Vedi tutti

5 Gif che raccontano Joey Barton

Rapide istantanee della travagliata carriera del bad boy di Huyton

5 Gif che raccontano Joey Barton Rapide istantanee della travagliata carriera del bad boy di Huyton

Nei paesi anglosassoni si usa spesso l’espressione Jack the lad per definire un ragazzino presuntuoso dagli atteggiamenti supponenti e platealmente sfacciati. Un bulletto, insomma. Un tipo come Joey Barton, quello che alla festa di Natale organizzata dal City nel 2004 spense un sigaro in faccia al giovane primavera James Tandy, reo di averlo schernito poco prima.
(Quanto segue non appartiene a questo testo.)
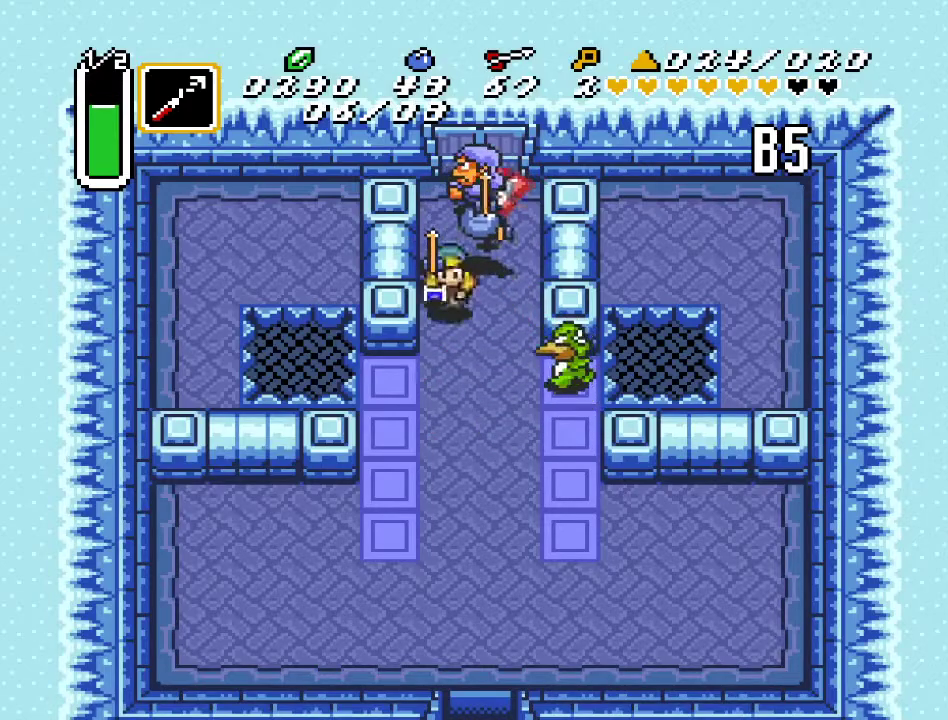
{"buttons": ["DPAD_DOWN"], "events": [[200, "DPAD_RIGHT", "down"], [317, "DPAD_RIGHT", "up"]]}
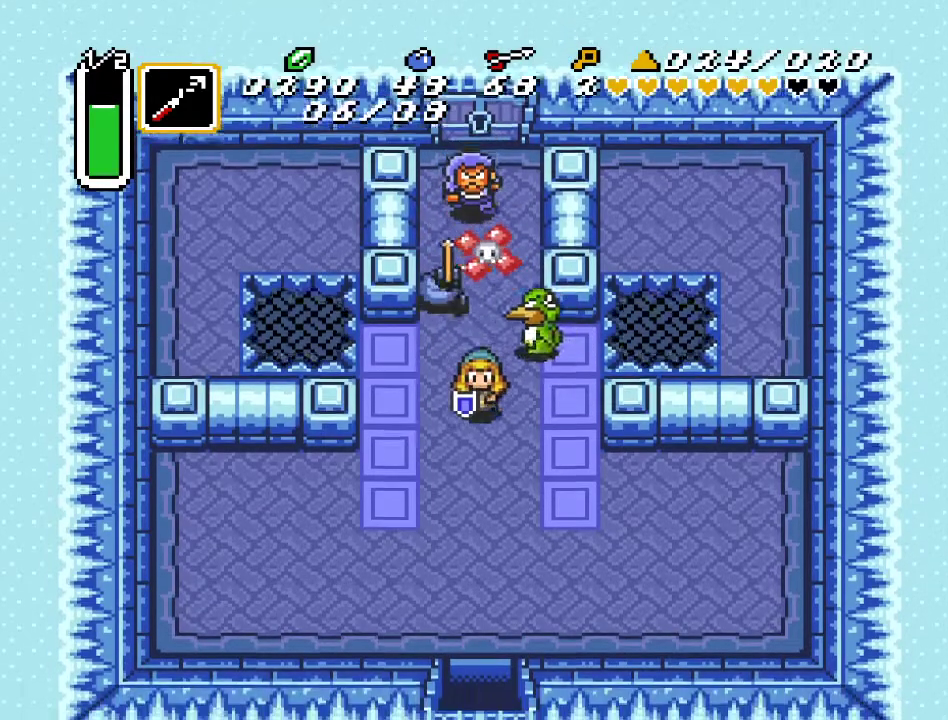
{"buttons": ["DPAD_DOWN"], "events": []}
Questo è solo uno dei tanti episodi che insieme alle 269 presenze in Premier League e i 15 anni di attività ad alti livelli, hanno scandito la carriera del centrocampista nato nei pressi di Liverpool il 2 settembre 1982. Una serie interminabile di avvenimenti più o meno gravi che hanno finito per regalare continue gioie agli editori dei tabloid inglesi e una reputazione da bad boy britannico al buon Joe (non chiamatelo “Joey” che si arrabbia). Se prima di postare su Twitter sembra sempre consultare un prontuario di insulti generici (chiamò prick – “stronzo” – il suo ex manager Alan Shearer, scelse dullard – stupido – per definire Frimpong e usò odious toad – un verme, un lecchino – per controbattere a Gary Lineker), nella quotidianità raramente si è limitato alla violenza verbale. Numerosi sono infatti i casi di aggressioni, scontri e risse che lo hanno costretto a prolungati colloqui davanti alle cattedre dei tribunali. Ma con un’infanzia come la sua è francamente difficile svoltare drasticamente nel corso della vita. Sua madre se ne andò quando aveva 14 anni e suo zio venne assassinato quando era ancora un ragazzino. Da suo padre ereditò la forte etica del lavoro, ma fu soprattutto la nonna che si prese cura di lui educandolo e tenendolo lontano dalle droghe, come lui stesso ammise più avanti. Uno dei tre fratelli - Michael - è tuttora in carcere a scontare una pena di 18 anni per esser stato coinvolto in un omicidio a sfondo razziale. Lui non è mai arrivato a tanto, ma il suo controverso passato narra comunque di frequenti episodi di violenza, tra cui un’aggressione a un tassista e una discreta serie di feroci scazzottate che l’hanno spesso portato a passare alcuni mesi dietro le sbarre.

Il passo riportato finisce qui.